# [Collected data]
■ ■ ■ ■ ■

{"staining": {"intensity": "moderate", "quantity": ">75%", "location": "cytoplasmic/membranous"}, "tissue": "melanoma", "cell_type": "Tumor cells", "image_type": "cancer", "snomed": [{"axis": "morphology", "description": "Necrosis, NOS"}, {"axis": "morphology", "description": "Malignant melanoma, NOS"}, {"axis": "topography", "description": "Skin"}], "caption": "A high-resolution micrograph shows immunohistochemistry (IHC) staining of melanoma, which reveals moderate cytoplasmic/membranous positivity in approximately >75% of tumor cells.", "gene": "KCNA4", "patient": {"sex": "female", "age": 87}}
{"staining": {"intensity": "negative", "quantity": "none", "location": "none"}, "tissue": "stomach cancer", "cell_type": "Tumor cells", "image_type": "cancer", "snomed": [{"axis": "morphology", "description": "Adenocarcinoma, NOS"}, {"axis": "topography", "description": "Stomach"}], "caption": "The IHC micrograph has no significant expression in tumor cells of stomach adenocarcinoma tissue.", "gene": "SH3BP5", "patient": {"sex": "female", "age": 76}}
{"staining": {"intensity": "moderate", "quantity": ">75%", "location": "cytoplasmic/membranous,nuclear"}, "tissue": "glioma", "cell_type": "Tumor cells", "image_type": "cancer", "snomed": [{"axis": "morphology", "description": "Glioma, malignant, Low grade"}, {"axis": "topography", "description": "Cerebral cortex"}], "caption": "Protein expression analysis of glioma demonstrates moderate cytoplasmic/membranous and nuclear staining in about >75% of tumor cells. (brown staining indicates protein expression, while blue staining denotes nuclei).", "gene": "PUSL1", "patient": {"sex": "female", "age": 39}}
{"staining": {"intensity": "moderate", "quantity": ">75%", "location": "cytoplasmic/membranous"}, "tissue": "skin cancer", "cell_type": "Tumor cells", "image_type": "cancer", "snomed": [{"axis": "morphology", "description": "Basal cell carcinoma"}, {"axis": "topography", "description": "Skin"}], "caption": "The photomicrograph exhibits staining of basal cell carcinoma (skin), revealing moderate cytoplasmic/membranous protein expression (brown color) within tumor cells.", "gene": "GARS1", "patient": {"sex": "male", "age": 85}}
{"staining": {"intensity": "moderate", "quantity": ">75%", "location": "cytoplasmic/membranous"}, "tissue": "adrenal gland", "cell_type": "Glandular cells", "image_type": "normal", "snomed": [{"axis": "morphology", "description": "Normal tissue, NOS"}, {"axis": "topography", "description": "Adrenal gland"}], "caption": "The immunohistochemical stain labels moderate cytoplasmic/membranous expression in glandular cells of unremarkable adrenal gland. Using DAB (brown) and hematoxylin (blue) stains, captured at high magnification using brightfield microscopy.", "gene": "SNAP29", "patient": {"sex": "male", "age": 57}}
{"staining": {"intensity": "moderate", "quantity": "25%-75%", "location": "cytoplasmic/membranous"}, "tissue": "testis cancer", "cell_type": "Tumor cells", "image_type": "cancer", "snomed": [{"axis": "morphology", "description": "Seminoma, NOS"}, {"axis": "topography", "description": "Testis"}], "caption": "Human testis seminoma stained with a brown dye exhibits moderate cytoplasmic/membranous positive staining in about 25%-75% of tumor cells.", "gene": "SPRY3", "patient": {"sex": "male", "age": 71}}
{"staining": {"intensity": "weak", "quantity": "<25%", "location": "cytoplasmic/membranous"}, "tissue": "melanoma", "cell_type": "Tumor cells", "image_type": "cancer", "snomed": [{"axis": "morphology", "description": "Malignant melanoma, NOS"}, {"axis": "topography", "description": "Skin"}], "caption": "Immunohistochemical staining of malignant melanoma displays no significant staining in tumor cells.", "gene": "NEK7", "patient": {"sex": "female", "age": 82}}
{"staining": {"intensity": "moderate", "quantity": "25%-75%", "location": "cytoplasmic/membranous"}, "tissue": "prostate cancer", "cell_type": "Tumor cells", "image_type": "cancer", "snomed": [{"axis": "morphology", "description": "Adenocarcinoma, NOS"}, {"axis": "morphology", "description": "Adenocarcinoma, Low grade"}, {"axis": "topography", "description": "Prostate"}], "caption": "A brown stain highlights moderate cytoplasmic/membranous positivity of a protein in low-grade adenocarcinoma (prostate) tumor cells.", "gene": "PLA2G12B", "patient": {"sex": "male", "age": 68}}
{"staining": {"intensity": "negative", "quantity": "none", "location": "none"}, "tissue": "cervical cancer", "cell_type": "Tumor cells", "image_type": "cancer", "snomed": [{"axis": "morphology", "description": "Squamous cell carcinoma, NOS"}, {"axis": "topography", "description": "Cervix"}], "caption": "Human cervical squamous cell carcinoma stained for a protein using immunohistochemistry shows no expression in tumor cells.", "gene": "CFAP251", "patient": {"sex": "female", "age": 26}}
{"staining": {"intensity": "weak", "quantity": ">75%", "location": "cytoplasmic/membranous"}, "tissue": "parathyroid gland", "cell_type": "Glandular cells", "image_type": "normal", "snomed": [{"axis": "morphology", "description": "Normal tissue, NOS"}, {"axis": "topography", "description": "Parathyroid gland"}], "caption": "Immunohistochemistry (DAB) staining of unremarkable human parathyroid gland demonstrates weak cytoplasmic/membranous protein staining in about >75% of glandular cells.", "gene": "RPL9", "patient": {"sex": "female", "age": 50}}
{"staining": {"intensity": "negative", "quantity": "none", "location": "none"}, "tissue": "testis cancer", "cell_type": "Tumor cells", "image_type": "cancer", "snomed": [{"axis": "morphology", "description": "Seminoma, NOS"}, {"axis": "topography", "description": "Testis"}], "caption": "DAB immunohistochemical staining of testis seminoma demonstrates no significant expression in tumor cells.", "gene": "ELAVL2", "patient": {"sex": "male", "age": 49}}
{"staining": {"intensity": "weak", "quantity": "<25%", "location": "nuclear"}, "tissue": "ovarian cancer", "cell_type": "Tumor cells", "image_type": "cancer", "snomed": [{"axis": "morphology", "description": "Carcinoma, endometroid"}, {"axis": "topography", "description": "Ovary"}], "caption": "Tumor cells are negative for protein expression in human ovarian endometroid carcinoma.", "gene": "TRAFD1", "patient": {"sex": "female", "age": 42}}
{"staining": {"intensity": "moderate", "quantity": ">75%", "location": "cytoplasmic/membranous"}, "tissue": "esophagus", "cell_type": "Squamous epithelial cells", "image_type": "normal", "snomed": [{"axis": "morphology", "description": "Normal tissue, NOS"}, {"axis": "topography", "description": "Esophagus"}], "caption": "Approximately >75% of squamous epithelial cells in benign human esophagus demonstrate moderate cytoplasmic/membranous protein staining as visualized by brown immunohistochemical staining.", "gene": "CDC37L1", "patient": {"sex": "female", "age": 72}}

■ ■ ■ ■ ■

# [INSTRUCTIONS FOR THE TASK]
Make an exact copy of all the entries above.

# [TASK ANSWER]
{"staining": {"intensity": "moderate", "quantity": ">75%", "location": "cytoplasmic/membranous"}, "tissue": "melanoma", "cell_type": "Tumor cells", "image_type": "cancer", "snomed": [{"axis": "morphology", "description": "Necrosis, NOS"}, {"axis": "morphology", "description": "Malignant melanoma, NOS"}, {"axis": "topography", "description": "Skin"}], "caption": "A high-resolution micrograph shows immunohistochemistry (IHC) staining of melanoma, which reveals moderate cytoplasmic/membranous positivity in approximately >75% of tumor cells.", "gene": "KCNA4", "patient": {"sex": "female", "age": 87}}
{"staining": {"intensity": "negative", "quantity": "none", "location": "none"}, "tissue": "stomach cancer", "cell_type": "Tumor cells", "image_type": "cancer", "snomed": [{"axis": "morphology", "description": "Adenocarcinoma, NOS"}, {"axis": "topography", "description": "Stomach"}], "caption": "The IHC micrograph has no significant expression in tumor cells of stomach adenocarcinoma tissue.", "gene": "SH3BP5", "patient": {"sex": "female", "age": 76}}
{"staining": {"intensity": "moderate", "quantity": ">75%", "location": "cytoplasmic/membranous,nuclear"}, "tissue": "glioma", "cell_type": "Tumor cells", "image_type": "cancer", "snomed": [{"axis": "morphology", "description": "Glioma, malignant, Low grade"}, {"axis": "topography", "description": "Cerebral cortex"}], "caption": "Protein expression analysis of glioma demonstrates moderate cytoplasmic/membranous and nuclear staining in about >75% of tumor cells. (brown staining indicates protein expression, while blue staining denotes nuclei).", "gene": "PUSL1", "patient": {"sex": "female", "age": 39}}
{"staining": {"intensity": "moderate", "quantity": ">75%", "location": "cytoplasmic/membranous"}, "tissue": "skin cancer", "cell_type": "Tumor cells", "image_type": "cancer", "snomed": [{"axis": "morphology", "description": "Basal cell carcinoma"}, {"axis": "topography", "description": "Skin"}], "caption": "The photomicrograph exhibits staining of basal cell carcinoma (skin), revealing moderate cytoplasmic/membranous protein expression (brown color) within tumor cells.", "gene": "GARS1", "patient": {"sex": "male", "age": 85}}
{"staining": {"intensity": "moderate", "quantity": ">75%", "location": "cytoplasmic/membranous"}, "tissue": "adrenal gland", "cell_type": "Glandular cells", "image_type": "normal", "snomed": [{"axis": "morphology", "description": "Normal tissue, NOS"}, {"axis": "topography", "description": "Adrenal gland"}], "caption": "The immunohistochemical stain labels moderate cytoplasmic/membranous expression in glandular cells of unremarkable adrenal gland. Using DAB (brown) and hematoxylin (blue) stains, captured at high magnification using brightfield microscopy.", "gene": "SNAP29", "patient": {"sex": "male", "age": 57}}
{"staining": {"intensity": "moderate", "quantity": "25%-75%", "location": "cytoplasmic/membranous"}, "tissue": "testis cancer", "cell_type": "Tumor cells", "image_type": "cancer", "snomed": [{"axis": "morphology", "description": "Seminoma, NOS"}, {"axis": "topography", "description": "Testis"}], "caption": "Human testis seminoma stained with a brown dye exhibits moderate cytoplasmic/membranous positive staining in about 25%-75% of tumor cells.", "gene": "SPRY3", "patient": {"sex": "male", "age": 71}}
{"staining": {"intensity": "weak", "quantity": "<25%", "location": "cytoplasmic/membranous"}, "tissue": "melanoma", "cell_type": "Tumor cells", "image_type": "cancer", "snomed": [{"axis": "morphology", "description": "Malignant melanoma, NOS"}, {"axis": "topography", "description": "Skin"}], "caption": "Immunohistochemical staining of malignant melanoma displays no significant staining in tumor cells.", "gene": "NEK7", "patient": {"sex": "female", "age": 82}}
{"staining": {"intensity": "moderate", "quantity": "25%-75%", "location": "cytoplasmic/membranous"}, "tissue": "prostate cancer", "cell_type": "Tumor cells", "image_type": "cancer", "snomed": [{"axis": "morphology", "description": "Adenocarcinoma, NOS"}, {"axis": "morphology", "description": "Adenocarcinoma, Low grade"}, {"axis": "topography", "description": "Prostate"}], "caption": "A brown stain highlights moderate cytoplasmic/membranous positivity of a protein in low-grade adenocarcinoma (prostate) tumor cells.", "gene": "PLA2G12B", "patient": {"sex": "male", "age": 68}}
{"staining": {"intensity": "negative", "quantity": "none", "location": "none"}, "tissue": "cervical cancer", "cell_type": "Tumor cells", "image_type": "cancer", "snomed": [{"axis": "morphology", "description": "Squamous cell carcinoma, NOS"}, {"axis": "topography", "description": "Cervix"}], "caption": "Human cervical squamous cell carcinoma stained for a protein using immunohistochemistry shows no expression in tumor cells.", "gene": "CFAP251", "patient": {"sex": "female", "age": 26}}
{"staining": {"intensity": "weak", "quantity": ">75%", "location": "cytoplasmic/membranous"}, "tissue": "parathyroid gland", "cell_type": "Glandular cells", "image_type": "normal", "snomed": [{"axis": "morphology", "description": "Normal tissue, NOS"}, {"axis": "topography", "description": "Parathyroid gland"}], "caption": "Immunohistochemistry (DAB) staining of unremarkable human parathyroid gland demonstrates weak cytoplasmic/membranous protein staining in about >75% of glandular cells.", "gene": "RPL9", "patient": {"sex": "female", "age": 50}}
{"staining": {"intensity": "negative", "quantity": "none", "location": "none"}, "tissue": "testis cancer", "cell_type": "Tumor cells", "image_type": "cancer", "snomed": [{"axis": "morphology", "description": "Seminoma, NOS"}, {"axis": "topography", "description": "Testis"}], "caption": "DAB immunohistochemical staining of testis seminoma demonstrates no significant expression in tumor cells.", "gene": "ELAVL2", "patient": {"sex": "male", "age": 49}}
{"staining": {"intensity": "weak", "quantity": "<25%", "location": "nuclear"}, "tissue": "ovarian cancer", "cell_type": "Tumor cells", "image_type": "cancer", "snomed": [{"axis": "morphology", "description": "Carcinoma, endometroid"}, {"axis": "topography", "description": "Ovary"}], "caption": "Tumor cells are negative for protein expression in human ovarian endometroid carcinoma.", "gene": "TRAFD1", "patient": {"sex": "female", "age": 42}}
{"staining": {"intensity": "moderate", "quantity": ">75%", "location": "cytoplasmic/membranous"}, "tissue": "esophagus", "cell_type": "Squamous epithelial cells", "image_type": "normal", "snomed": [{"axis": "morphology", "description": "Normal tissue, NOS"}, {"axis": "topography", "description": "Esophagus"}], "caption": "Approximately >75% of squamous epithelial cells in benign human esophagus demonstrate moderate cytoplasmic/membranous protein staining as visualized by brown immunohistochemical staining.", "gene": "CDC37L1", "patient": {"sex": "female", "age": 72}}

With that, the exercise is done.